Upon AzkabanExecutorServer start up, Azkaban will try to load all the
job type plugins it can find. Azkaban will do very simply tests and drop
the bad ones. One should always try to run some test jobs to make sure
the job types really work as expected.

**Global Properties**

One can pass global settings to all job types, including cluster
dependent settings that will be used by all job types. These settings
can also be specified in each job type's own settings as well.

**Private settings**

One can pass global settings that are needed by job types but should not
be accessible by user code in ``commonprivate.properties``. For example,
the following settings are often needed for a hadoop cluster:

+-----------------------------------+-----------------------------------+
| Parameter                         | Description                       |
+===================================+===================================+
| hadoop.security.manager.class     | The hadoopsecuritymanager that    |
|                                   | handles talking to a hadoop       |
|                                   | cluseter. Use                     |
|                                   | ``azkaban.security.HadoopSecurity |
|                                   | Manager_H_1_0``                   |
|                                   | for 1.x versions                  |
+-----------------------------------+-----------------------------------+
| azkaban.should.proxy              | Whether Azkaban should proxy as   |
|                                   | individual user hadoop accounts,  |
|                                   | or run as the Azkaban user        |
|                                   | itself, defaults to ``true``      |
+-----------------------------------+-----------------------------------+
| proxy.user                        | The Azkaban user configured with  |
|                                   | kerberos and hadoop. Similar to   |
|                                   | how oozie should be configured,   |
|                                   | for secure hadoop installations   |
+-----------------------------------+-----------------------------------+
| proxy.keytab.location             | The location of the keytab file   |
|                                   | with which Azkaban can            |
|                                   | authenticate with Kerberos for    |
|                                   | the specified proxy.user          |
+-----------------------------------+-----------------------------------+
| jobtype.global.classpath          | The jars or xml resources every   |
|                                   | job type should have on their     |
|                                   | classpath. (e.g.                  |
|                                   | ``${hadoop.home}/hadoop-core-1.0. |
|                                   | 4.jar,${hadoop.home}/conf``)      |
+-----------------------------------+-----------------------------------+
| jobtype.global.jvm.args           | The jvm args that every job type  |
|                                   | should have to jvm.               |
+-----------------------------------+-----------------------------------+
| hadoop.home                       | The ``$HADOOP_HOME`` setting.     |
+-----------------------------------+-----------------------------------+

**Public settings**

One can pass global settings that are needed by job types and can be
visible by user code, in ``common.properties``. For example,
``hadoop.home`` should normally be passed along to user programs.

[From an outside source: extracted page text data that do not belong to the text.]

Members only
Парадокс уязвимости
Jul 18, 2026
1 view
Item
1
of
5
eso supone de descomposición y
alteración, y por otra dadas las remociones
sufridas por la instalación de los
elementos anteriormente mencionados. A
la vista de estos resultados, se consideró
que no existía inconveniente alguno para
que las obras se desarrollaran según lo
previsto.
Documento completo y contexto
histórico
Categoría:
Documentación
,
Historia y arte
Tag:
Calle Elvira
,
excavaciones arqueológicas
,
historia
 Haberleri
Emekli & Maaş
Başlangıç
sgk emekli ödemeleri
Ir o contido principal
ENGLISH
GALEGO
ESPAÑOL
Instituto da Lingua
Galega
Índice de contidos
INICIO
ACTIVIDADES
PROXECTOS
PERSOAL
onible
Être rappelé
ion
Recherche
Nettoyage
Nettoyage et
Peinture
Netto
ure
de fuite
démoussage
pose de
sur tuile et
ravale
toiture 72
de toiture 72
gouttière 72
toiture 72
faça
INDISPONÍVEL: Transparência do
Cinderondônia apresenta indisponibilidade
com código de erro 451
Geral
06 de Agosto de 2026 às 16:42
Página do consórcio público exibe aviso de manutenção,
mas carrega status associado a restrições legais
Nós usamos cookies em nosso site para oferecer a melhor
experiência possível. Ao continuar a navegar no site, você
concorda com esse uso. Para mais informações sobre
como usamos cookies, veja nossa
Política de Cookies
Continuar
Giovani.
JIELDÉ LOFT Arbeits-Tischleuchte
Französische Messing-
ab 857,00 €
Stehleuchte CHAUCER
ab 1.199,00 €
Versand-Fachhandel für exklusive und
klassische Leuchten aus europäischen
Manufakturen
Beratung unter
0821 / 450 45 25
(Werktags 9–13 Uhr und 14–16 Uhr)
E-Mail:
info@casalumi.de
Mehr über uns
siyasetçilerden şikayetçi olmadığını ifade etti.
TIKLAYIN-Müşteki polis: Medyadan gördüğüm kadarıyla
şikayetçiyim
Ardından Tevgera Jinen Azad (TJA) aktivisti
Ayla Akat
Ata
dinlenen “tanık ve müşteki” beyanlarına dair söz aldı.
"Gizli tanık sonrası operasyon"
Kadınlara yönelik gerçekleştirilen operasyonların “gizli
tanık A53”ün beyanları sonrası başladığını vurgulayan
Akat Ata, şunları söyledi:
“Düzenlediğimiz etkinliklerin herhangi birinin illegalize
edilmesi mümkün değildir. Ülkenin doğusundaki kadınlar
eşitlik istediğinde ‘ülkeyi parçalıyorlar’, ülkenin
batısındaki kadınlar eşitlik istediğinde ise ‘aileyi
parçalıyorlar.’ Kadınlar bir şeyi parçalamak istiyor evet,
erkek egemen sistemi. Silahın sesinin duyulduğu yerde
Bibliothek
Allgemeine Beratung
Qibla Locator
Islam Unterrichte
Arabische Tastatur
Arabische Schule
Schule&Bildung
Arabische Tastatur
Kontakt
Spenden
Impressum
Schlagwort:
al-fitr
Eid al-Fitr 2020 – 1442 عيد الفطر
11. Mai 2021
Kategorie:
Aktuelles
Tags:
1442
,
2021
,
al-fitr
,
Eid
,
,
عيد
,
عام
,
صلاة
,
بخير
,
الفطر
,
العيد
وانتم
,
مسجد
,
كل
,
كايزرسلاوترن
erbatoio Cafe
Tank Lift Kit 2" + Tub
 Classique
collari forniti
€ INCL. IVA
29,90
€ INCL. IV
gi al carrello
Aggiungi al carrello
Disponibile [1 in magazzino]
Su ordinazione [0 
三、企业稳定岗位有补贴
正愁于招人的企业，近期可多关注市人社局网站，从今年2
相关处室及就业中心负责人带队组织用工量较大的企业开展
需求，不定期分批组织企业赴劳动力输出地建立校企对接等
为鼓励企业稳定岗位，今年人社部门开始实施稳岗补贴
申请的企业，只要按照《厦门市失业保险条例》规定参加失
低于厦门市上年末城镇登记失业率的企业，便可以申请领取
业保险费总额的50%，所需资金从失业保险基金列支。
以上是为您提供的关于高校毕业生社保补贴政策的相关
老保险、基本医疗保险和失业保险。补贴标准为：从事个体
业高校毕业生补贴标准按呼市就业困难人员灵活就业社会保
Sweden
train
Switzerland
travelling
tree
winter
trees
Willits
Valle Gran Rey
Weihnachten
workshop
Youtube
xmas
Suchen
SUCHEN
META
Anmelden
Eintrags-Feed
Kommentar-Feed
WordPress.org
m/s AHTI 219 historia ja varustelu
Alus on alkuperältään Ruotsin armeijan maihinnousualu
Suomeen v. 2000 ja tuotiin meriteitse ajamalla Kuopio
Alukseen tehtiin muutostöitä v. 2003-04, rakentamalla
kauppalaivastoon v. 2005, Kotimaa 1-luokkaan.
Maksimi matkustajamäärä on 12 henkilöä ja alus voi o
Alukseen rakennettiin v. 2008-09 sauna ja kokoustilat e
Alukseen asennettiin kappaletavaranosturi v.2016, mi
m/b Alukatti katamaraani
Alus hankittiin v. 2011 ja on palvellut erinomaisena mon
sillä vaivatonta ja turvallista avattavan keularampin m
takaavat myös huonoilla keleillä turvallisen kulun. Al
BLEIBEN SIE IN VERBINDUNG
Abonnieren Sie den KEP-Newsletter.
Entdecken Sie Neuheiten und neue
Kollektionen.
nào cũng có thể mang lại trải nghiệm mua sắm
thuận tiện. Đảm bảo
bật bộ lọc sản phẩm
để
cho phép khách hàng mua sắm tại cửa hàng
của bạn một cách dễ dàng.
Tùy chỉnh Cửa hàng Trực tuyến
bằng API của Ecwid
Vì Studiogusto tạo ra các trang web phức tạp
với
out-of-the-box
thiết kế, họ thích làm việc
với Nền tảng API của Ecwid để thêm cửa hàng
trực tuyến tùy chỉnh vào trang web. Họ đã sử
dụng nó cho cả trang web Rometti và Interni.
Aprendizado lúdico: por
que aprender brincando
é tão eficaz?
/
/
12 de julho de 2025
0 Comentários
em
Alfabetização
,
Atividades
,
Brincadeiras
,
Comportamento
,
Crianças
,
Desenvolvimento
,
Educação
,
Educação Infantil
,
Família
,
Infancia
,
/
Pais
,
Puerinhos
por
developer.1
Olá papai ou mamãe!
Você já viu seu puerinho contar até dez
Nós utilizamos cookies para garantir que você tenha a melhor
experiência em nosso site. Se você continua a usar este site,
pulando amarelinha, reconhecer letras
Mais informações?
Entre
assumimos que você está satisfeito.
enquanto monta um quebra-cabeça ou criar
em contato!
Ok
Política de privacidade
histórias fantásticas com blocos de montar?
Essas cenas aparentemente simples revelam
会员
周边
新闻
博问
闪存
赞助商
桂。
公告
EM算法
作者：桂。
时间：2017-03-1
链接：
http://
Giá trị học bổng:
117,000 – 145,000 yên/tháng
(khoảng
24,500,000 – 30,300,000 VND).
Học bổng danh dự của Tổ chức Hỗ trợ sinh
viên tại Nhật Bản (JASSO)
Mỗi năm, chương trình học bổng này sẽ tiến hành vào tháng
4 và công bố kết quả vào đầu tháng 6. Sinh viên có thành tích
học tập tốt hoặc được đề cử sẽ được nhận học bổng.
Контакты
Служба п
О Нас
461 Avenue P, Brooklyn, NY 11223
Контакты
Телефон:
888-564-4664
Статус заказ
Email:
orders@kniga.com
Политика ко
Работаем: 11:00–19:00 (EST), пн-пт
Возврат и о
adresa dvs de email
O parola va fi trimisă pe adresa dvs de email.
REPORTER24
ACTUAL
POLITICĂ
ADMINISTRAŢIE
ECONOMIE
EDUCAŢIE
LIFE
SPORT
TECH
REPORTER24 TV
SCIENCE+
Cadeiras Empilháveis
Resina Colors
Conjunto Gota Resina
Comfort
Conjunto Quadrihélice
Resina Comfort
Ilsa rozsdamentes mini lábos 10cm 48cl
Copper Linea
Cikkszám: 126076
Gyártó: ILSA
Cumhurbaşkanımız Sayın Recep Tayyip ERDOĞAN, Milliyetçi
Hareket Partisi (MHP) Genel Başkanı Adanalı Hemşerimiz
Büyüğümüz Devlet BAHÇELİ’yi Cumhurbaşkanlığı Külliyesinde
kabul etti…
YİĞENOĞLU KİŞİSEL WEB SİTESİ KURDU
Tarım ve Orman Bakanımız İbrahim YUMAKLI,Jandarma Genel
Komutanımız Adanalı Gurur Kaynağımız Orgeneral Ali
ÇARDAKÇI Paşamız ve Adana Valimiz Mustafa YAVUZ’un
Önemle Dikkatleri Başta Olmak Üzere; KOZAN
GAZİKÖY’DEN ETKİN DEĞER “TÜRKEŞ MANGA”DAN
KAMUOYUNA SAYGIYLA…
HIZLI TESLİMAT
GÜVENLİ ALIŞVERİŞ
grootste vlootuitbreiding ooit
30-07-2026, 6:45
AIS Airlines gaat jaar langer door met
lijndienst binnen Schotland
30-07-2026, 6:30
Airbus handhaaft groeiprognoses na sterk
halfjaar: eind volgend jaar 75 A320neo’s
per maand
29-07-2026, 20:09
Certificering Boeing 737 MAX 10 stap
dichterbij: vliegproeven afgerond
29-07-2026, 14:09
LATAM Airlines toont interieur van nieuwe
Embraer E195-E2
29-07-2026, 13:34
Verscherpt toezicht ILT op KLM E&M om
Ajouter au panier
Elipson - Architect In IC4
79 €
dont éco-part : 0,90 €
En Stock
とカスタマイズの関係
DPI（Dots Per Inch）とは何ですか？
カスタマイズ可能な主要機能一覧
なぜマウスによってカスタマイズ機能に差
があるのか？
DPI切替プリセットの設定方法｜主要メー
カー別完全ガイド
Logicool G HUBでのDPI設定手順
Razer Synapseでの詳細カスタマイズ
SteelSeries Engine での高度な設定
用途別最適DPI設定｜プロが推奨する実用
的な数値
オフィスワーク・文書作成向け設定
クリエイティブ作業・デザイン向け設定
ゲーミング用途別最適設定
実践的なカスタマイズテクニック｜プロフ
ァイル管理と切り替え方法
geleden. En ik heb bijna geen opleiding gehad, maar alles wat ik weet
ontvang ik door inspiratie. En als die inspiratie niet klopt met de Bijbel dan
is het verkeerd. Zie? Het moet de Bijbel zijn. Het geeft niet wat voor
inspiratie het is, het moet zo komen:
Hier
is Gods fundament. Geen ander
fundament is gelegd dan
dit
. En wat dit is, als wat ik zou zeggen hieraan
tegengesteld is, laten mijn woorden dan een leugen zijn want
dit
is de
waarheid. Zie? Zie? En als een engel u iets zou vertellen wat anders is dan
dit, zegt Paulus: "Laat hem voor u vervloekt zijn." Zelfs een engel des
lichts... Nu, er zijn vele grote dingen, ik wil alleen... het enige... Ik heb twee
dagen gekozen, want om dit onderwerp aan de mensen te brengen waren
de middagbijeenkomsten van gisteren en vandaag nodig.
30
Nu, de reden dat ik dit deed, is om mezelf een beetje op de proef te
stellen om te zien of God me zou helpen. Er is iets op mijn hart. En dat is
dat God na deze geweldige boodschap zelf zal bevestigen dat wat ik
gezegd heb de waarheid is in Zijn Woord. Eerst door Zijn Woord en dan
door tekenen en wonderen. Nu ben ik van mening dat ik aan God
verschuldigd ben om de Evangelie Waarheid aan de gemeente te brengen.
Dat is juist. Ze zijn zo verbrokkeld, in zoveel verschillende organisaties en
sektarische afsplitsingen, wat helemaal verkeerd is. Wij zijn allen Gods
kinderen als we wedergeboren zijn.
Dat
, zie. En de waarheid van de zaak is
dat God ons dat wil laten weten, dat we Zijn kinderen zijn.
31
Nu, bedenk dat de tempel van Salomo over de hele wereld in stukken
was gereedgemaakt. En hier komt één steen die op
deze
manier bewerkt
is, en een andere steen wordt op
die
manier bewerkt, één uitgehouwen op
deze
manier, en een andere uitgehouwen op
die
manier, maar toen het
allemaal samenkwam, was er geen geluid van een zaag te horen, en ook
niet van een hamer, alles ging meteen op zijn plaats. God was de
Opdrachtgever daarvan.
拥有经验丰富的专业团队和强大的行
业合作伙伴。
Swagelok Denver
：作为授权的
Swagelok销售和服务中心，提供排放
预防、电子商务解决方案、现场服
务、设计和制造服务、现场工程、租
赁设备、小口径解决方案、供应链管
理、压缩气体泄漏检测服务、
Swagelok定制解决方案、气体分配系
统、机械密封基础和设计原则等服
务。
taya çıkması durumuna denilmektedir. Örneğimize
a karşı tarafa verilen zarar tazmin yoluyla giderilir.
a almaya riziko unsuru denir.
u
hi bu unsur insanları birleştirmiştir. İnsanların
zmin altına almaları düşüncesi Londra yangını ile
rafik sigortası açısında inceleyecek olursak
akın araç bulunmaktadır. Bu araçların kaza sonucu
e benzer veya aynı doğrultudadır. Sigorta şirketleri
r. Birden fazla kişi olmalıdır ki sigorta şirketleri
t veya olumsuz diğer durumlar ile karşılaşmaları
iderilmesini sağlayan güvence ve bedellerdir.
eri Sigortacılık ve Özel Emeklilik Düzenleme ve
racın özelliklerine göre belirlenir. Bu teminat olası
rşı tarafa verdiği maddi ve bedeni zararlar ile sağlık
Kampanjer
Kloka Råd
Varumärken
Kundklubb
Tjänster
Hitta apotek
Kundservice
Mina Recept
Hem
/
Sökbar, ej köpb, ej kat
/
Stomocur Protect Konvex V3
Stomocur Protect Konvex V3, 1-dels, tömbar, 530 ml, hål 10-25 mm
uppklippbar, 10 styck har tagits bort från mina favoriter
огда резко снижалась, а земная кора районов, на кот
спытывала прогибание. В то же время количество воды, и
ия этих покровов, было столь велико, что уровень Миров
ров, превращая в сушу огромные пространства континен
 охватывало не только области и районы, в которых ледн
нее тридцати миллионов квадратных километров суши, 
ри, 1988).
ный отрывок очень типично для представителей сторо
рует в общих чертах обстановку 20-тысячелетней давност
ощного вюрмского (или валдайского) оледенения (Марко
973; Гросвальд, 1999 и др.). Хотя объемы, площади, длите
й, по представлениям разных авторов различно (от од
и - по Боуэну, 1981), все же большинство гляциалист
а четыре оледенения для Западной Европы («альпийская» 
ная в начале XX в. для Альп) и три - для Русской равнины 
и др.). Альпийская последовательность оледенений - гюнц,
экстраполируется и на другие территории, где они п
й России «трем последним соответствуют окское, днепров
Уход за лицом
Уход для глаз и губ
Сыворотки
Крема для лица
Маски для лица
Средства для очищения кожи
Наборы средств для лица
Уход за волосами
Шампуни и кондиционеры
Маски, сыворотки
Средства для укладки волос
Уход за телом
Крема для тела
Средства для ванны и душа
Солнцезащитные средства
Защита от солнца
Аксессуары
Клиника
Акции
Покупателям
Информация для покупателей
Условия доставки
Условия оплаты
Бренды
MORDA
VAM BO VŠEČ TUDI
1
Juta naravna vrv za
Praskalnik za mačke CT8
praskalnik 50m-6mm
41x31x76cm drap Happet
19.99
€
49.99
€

**Settings for individual job types**

In most cases, there is no extra settings needed for job types to work,
other than variables like ``hadoop.home``, ``pig.home``, ``hive.home``,
etc. However, it is also where most of the customizations come from. For
example, one can configure a two Java job types with the same jar
resources but with different hadoop configurations, thereby submitting
pig jobs to different clusters. One can also configure pig job with
pre-registered jars and namespace imports for specific organizations.
Also to be noted: in the list of common job type plugins, we have
included different pig versions. The admin needs to make a soft link to
one of them, such as

::

   $ ln -s pig-0.10.1 pig

so that the users can use a default "pig" type.